When a line below contains the string "root", show that line.
___ DATASET EXTRACT ___
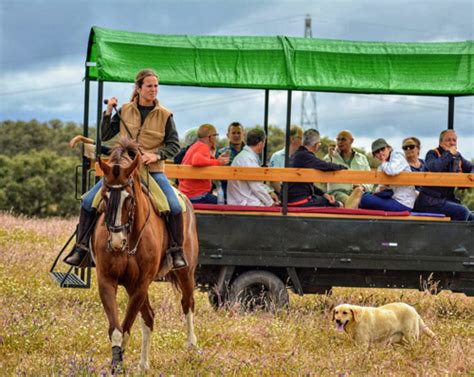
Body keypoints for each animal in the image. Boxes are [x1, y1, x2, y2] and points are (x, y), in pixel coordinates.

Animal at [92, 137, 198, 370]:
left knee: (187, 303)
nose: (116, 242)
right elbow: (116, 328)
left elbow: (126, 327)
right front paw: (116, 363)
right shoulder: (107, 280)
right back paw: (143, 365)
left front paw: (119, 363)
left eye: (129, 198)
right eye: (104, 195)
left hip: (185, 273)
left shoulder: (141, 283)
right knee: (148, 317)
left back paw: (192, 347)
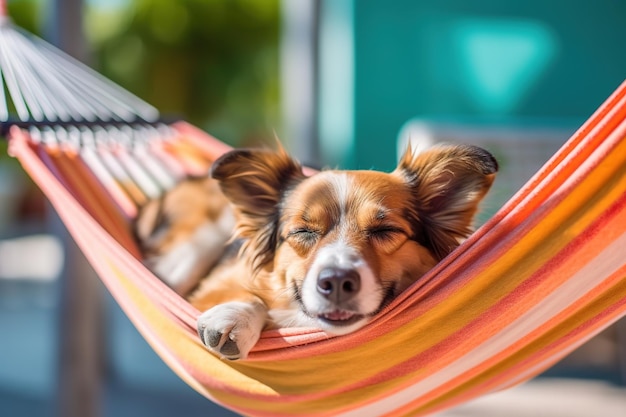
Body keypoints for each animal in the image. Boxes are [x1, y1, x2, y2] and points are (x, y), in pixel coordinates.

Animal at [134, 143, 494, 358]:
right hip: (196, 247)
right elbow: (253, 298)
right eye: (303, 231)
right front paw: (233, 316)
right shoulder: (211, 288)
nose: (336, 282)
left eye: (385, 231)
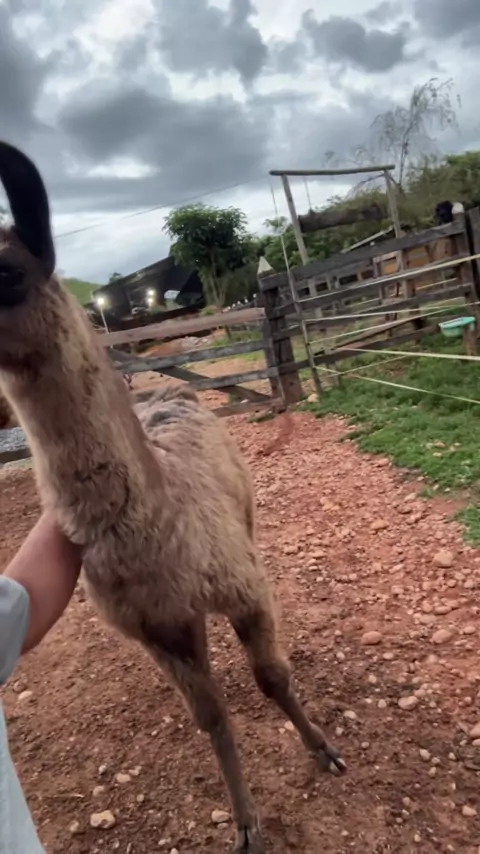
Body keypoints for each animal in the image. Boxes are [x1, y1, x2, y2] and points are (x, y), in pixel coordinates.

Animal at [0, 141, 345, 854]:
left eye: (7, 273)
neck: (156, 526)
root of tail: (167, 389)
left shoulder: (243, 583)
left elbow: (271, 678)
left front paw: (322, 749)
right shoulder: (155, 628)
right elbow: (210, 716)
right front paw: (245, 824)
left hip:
___
___ DATASET EXTRACT ___
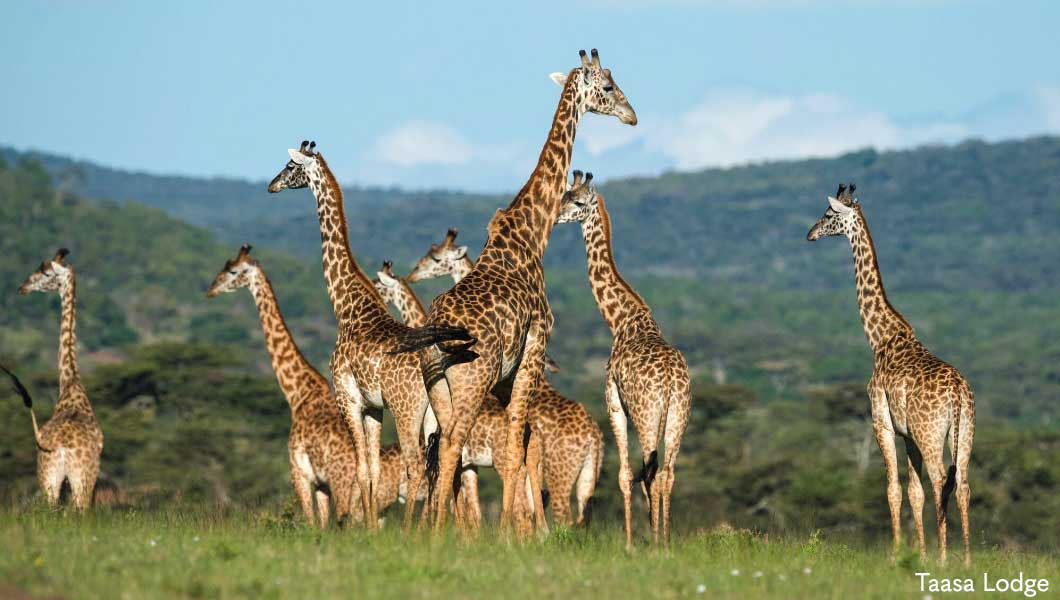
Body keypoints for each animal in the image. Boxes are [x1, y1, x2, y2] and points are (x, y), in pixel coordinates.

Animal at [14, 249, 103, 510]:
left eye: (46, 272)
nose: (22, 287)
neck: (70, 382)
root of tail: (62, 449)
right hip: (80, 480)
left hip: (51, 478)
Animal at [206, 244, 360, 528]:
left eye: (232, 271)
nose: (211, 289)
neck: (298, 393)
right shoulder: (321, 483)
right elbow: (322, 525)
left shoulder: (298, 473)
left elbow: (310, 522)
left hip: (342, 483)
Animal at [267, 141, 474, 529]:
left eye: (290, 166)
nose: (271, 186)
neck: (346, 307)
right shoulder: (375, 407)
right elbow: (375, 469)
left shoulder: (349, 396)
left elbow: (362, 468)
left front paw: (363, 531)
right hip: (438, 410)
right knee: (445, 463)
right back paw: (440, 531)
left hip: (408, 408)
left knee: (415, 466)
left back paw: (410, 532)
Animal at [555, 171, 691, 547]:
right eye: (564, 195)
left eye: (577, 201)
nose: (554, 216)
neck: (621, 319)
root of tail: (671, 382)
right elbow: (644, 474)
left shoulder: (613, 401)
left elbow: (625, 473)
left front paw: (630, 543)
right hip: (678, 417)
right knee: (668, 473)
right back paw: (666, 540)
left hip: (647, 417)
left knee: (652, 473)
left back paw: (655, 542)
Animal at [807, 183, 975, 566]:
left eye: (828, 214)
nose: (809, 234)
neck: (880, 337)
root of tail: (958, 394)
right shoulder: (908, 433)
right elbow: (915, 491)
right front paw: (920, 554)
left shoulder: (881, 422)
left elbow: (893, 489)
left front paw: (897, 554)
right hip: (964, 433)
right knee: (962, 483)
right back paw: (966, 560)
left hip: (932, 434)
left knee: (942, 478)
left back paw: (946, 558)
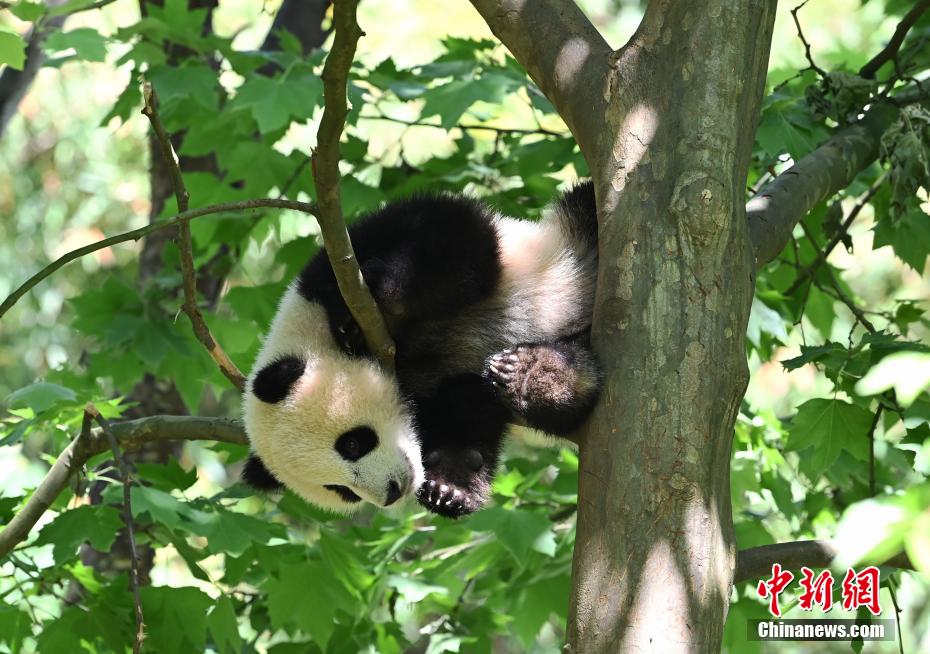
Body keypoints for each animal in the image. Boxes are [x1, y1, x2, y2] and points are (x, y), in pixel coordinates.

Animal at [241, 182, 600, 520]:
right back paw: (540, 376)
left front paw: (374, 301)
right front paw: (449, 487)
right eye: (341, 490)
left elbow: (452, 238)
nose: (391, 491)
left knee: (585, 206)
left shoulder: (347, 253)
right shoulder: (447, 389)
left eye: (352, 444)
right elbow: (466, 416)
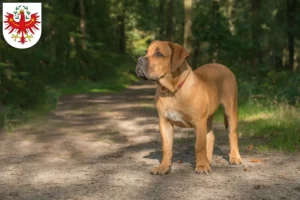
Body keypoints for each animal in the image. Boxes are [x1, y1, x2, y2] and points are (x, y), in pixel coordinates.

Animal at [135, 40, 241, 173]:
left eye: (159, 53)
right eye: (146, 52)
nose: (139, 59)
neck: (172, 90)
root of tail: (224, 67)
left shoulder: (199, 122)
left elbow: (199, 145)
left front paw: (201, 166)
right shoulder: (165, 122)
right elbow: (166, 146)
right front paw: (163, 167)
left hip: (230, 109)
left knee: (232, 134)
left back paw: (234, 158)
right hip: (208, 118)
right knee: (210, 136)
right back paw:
___
___ DATASET EXTRACT ___
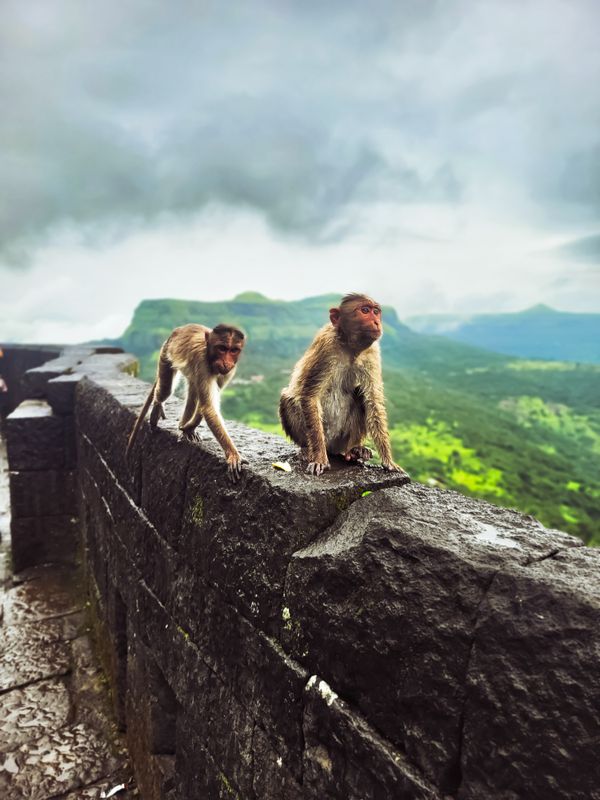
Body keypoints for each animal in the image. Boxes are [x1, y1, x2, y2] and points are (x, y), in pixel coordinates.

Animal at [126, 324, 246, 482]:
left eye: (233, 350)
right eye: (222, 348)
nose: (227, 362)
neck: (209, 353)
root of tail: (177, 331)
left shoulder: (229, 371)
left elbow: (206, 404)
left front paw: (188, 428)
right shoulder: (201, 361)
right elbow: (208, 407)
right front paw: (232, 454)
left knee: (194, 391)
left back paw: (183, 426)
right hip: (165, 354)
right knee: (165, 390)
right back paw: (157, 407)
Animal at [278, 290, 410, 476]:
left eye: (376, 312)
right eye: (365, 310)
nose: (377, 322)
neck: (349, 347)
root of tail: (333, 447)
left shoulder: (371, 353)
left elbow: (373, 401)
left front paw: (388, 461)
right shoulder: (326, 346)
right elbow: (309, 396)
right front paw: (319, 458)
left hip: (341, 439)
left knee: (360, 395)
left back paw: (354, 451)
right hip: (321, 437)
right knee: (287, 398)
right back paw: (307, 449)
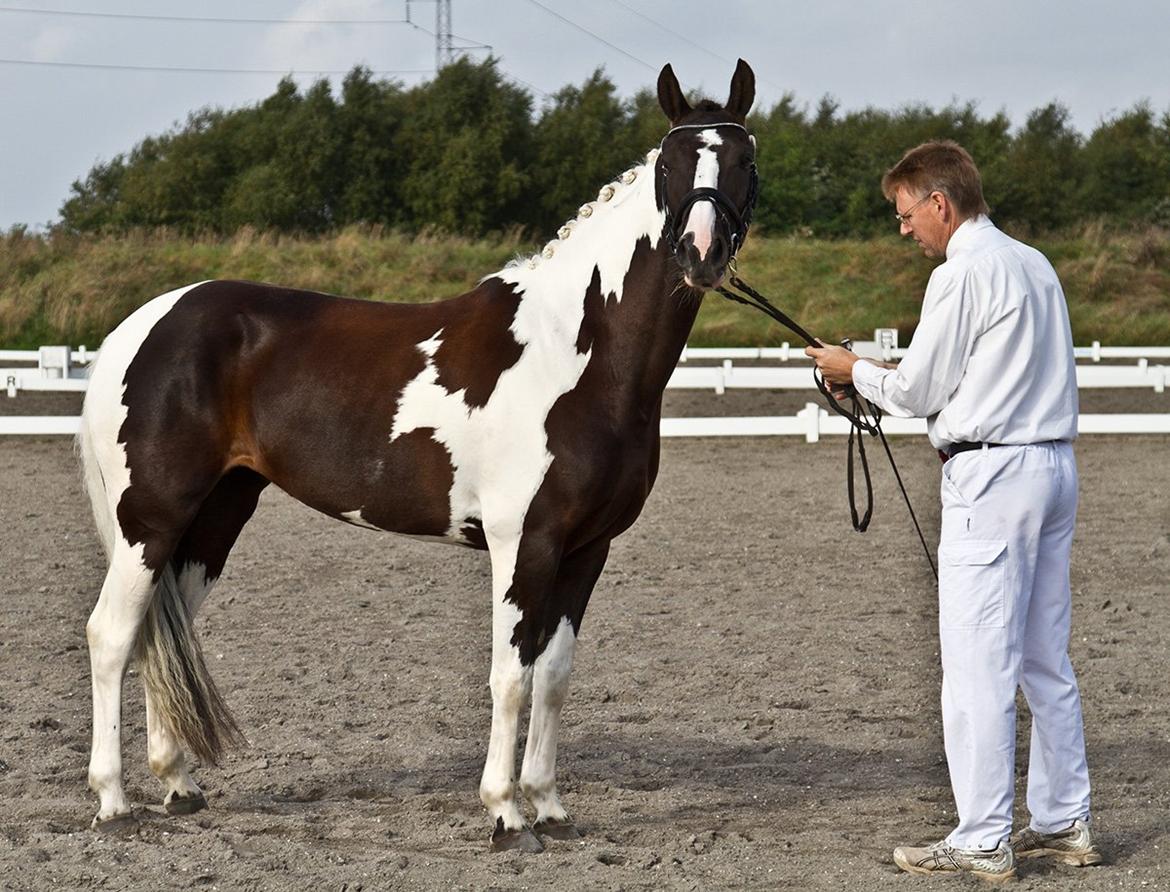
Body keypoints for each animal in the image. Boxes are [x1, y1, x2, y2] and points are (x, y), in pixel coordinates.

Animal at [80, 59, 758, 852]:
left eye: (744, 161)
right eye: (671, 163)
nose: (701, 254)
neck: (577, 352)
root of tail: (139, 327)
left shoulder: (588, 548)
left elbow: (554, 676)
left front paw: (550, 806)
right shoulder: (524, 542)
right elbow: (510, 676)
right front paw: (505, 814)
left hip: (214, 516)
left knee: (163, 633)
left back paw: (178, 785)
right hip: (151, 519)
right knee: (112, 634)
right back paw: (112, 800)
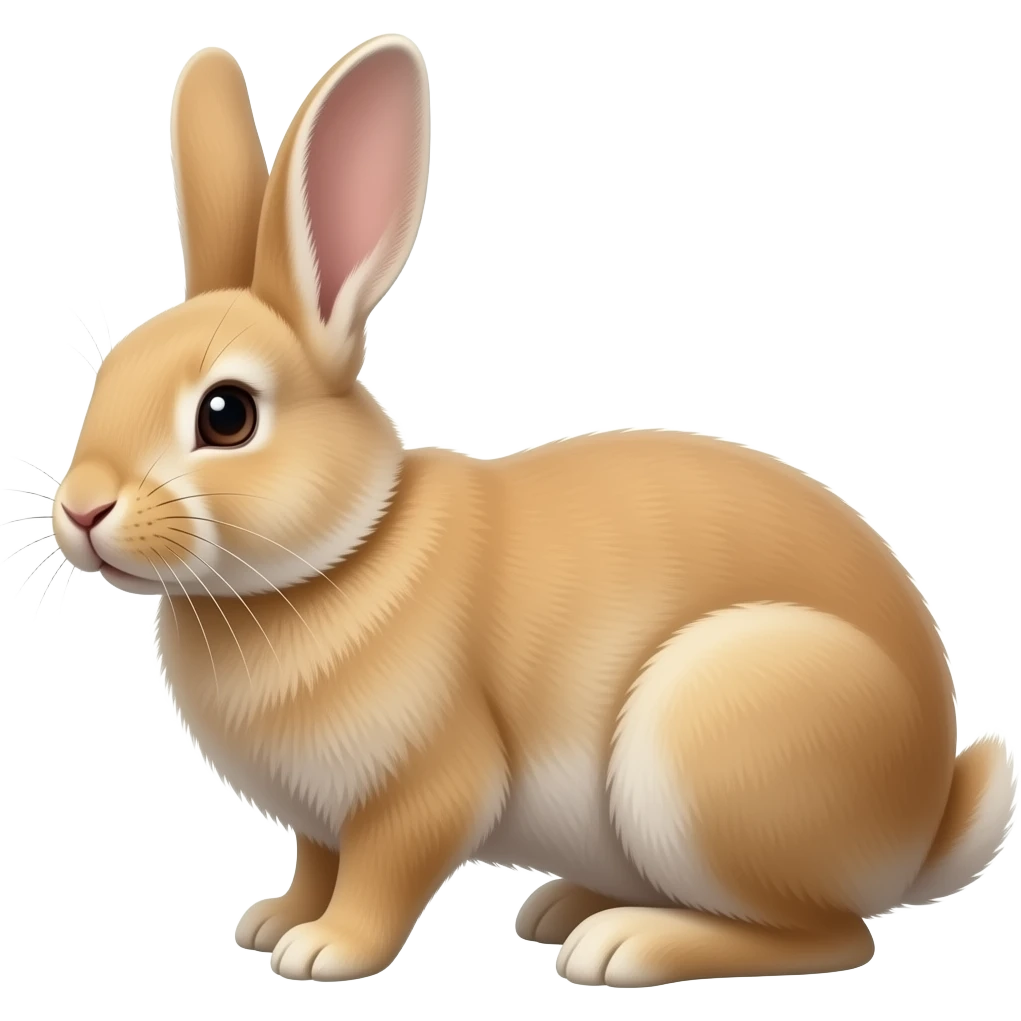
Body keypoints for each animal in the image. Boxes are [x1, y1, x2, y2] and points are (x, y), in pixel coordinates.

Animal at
___
● **EXPECTED ANSWER**
root of tail: (167, 389)
root of tail: (62, 449)
root of tail: (671, 382)
root of tail: (958, 394)
root of tail: (224, 67)
root of tail: (177, 331)
root of tail: (333, 447)
root of tail: (139, 327)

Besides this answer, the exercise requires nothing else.